#### What is required
The reply should hold every line of the listing exactly, and none of its images.

#### Available data
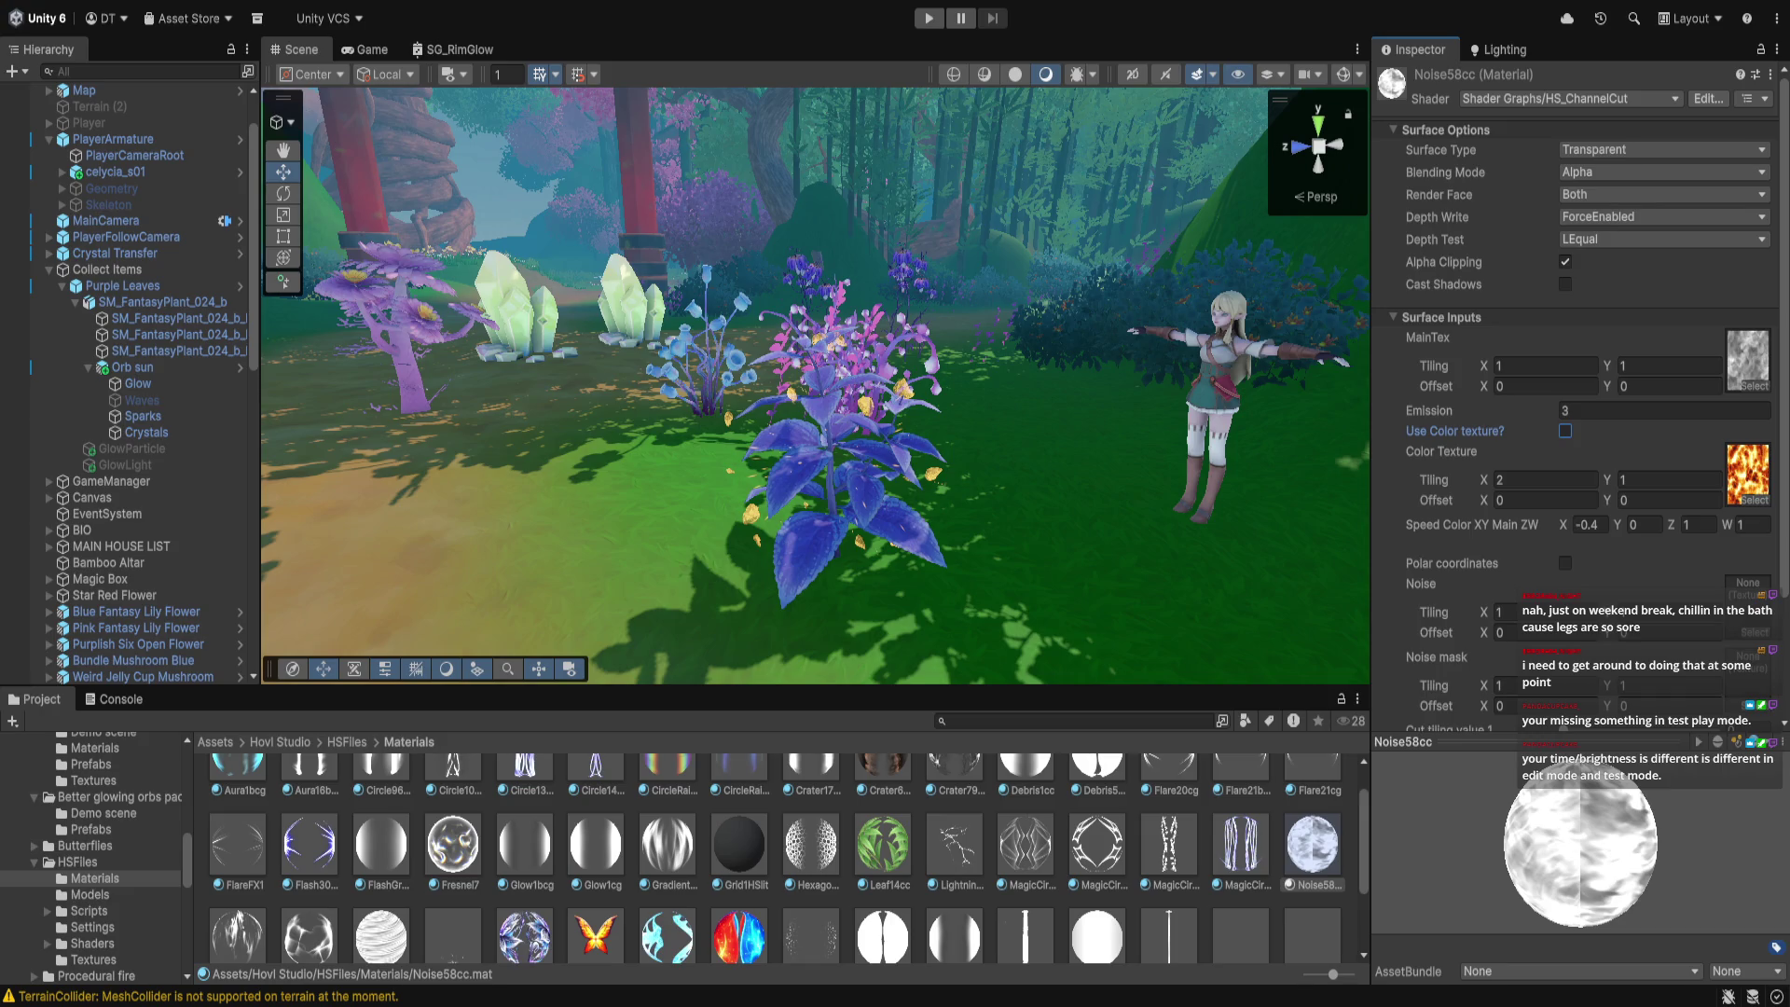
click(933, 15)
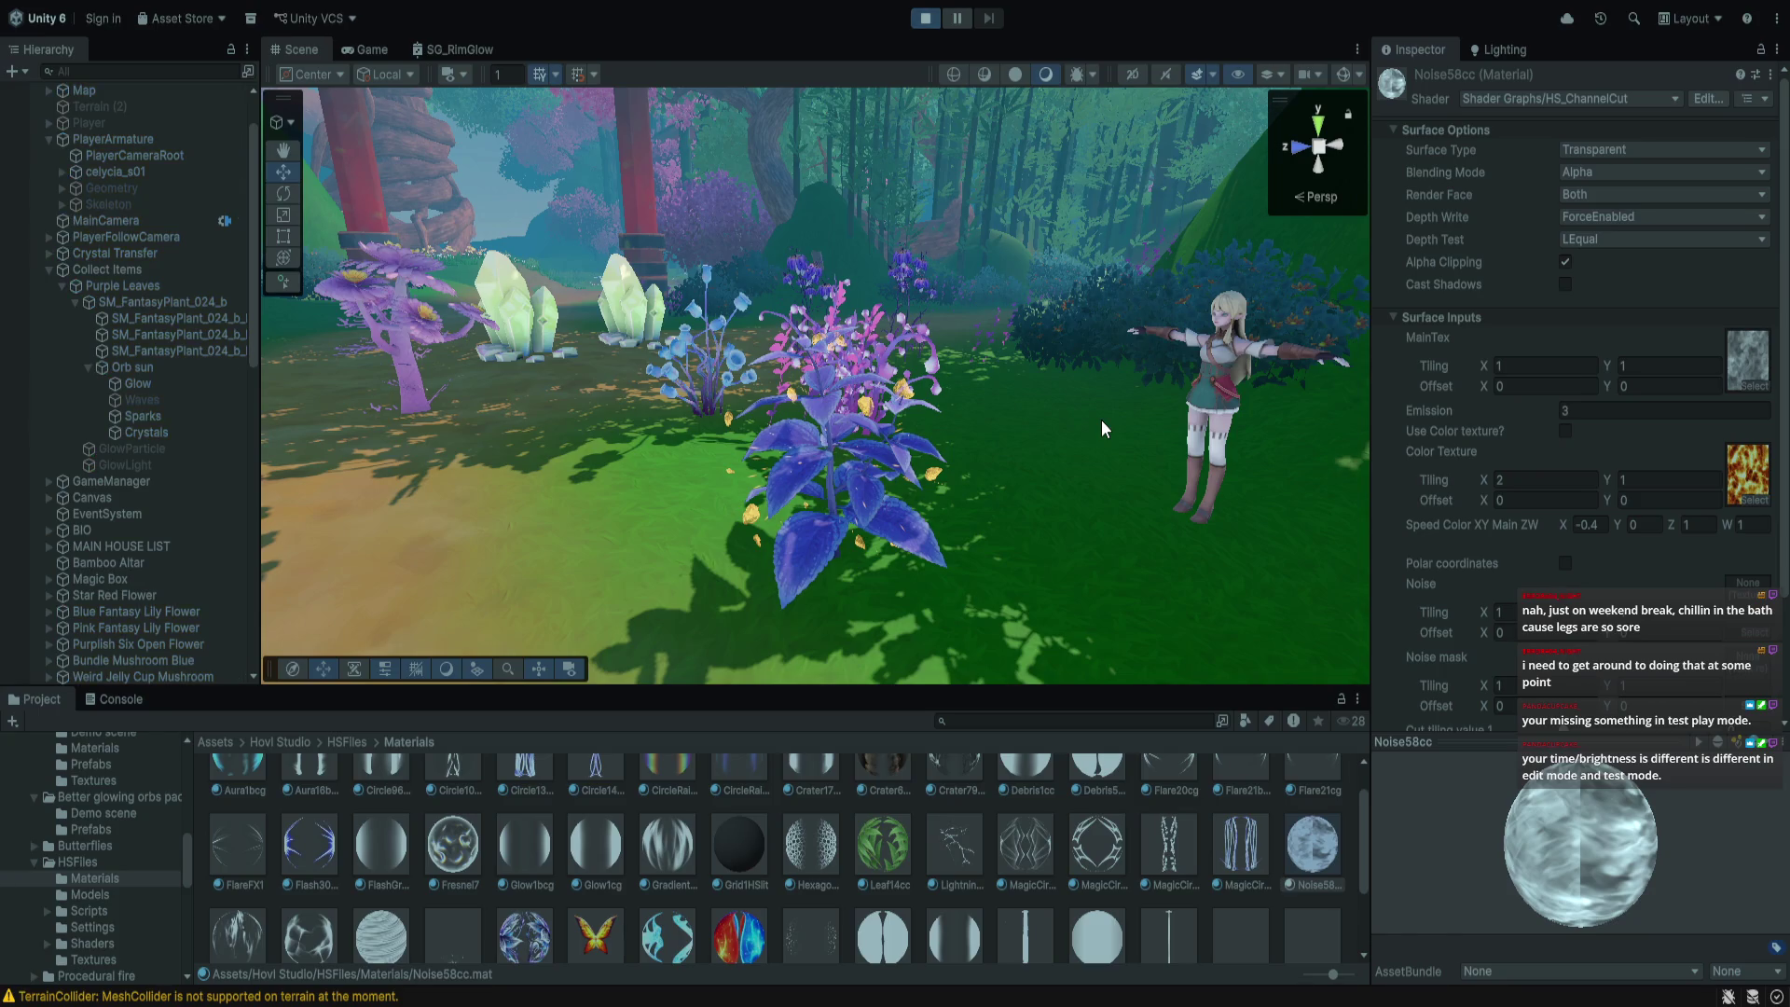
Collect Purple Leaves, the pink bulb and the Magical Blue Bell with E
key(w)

#### Result of this task
click(933, 15)
Collect Purple Leaves, the pink bulb and the Magical Blue Bell with E
key(w)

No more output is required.